**Excerpted passage**
= Beginning of Section =

Starting a new project with PostgreSQL
Some tips and hints not to forget *from the start*
- tags
- #Tips
- published
- reading time
- 15 minutes
Foreword : a checklist attempt for new PG Projects
In a recent customer meeting, someone asked me: “How to start our new project with PostgreSQL ? Since we’re new at it, what shouldn’t we forget right from the start. The kind of things, you know, that may cost us a lot to fix once the project is up and running ?”.
This is a great question I have from time to time for a decade now. I felt that it could be a good topic for an article on my blog. I may update it from time to time, when I’ll (probably) realize that dammit I forgot that… ;-).
And be sure I’ll forget things. :-)
I’m not pretending everything here will be a good advice for everyone, nor I tell everything in details, it’s more a list of things I suggest, based on my experience. You may have even a better list somewhere, I don’t know. It’s just “one more” in the wild…
By the way, I’d be very curious to have your feedback and best practices here, don’t hesitate in engaging the conversation with me!

= End of Section =

**Entries provided**
= Beginning of Section =

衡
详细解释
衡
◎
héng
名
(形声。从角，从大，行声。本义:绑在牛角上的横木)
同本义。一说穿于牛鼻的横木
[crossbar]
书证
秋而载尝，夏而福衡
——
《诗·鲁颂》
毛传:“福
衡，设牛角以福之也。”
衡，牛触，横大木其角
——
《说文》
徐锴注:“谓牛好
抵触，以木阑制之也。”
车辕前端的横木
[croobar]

= End of Section =
= Beginning of Section =

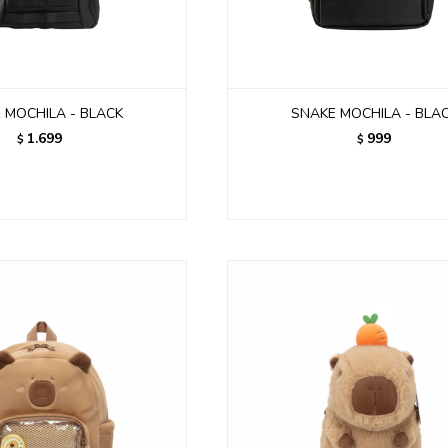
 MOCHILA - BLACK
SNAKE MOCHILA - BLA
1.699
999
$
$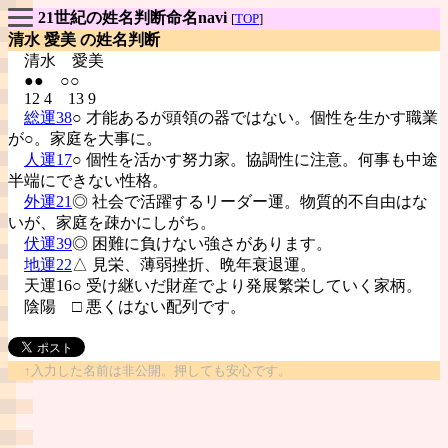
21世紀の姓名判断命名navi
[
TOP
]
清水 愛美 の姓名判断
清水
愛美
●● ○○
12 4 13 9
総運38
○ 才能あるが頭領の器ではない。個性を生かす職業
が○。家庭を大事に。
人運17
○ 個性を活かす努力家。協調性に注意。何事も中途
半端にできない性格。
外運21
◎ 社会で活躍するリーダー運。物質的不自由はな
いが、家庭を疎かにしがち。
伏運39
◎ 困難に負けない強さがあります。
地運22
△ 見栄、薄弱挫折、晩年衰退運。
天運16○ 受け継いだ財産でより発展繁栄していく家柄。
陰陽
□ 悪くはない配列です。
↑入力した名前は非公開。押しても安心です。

= End of Section =

**Complete the following**
a) Answer the following from the PostgreSQL foreword, one line per answer:
(i) In what setting was the author asked how to start a new project with PostgreSQL?
(ii) For how long has the author been hearing this question from time to time?
(iii) What reading time does the page list?
b) Decide whether each statement agrees with the PostgreSQL foreword, answering yes or no and quoting the words that settle it:
(i) The author presents the list as good advice for everyone.
(ii) The author may revise the article later.
(iii) The author invites readers to share their own best practices.
c) Carry the PostgreSQL foreword forward from its final sentence, going on into the checklist it introduces.

**Your responses**
a)
(i) In a recent customer meeting.
(ii) For a decade.
(iii) 15 minutes.

b)
(i) No: "I’m not pretending everything here will be a good advice for everyone"
(ii) Yes: "I may update it from time to time"
(iii) Yes: "I’d be very curious to have your feedback and best practices here"

c)
“Think cluster” from the start
Starting a new project with PostgreSQL is most often done on an unique PostgreSQL instance, aka “Stand Alone”.
So developers will write all the necessary SQL to insert
, update
,
delete
, select
the data in there, like the database as one unique source
of truth, i.e., and they will use an unique connector.
Later, you’ll realize that PostgreSQL has replication support, in many flavours, and you’ll want probably to use that to build a stronger infrastructure, with replicas, and so on.
Going a bit deeper, you’ll want to move some workload to replicas, because you have a lot of “read only” things, and that’s cool, because replicas in the PostgreSQL world can be open to read-only SQL.
So basically, the “hint” here, is thinking about that right from the start.
That can be as easy as declaring 2 connexion URLS, instead of one unique, one could be named “RW” for read/write, and the other “RO”, for read/only:
-
anything that is a write, or needs the most recent data to be read will be sent to the “RW” connexion, where
-
anything that is a read and can accept some delay, or let’s say “possible incomplete” data, will be sent to the “RO” connexion.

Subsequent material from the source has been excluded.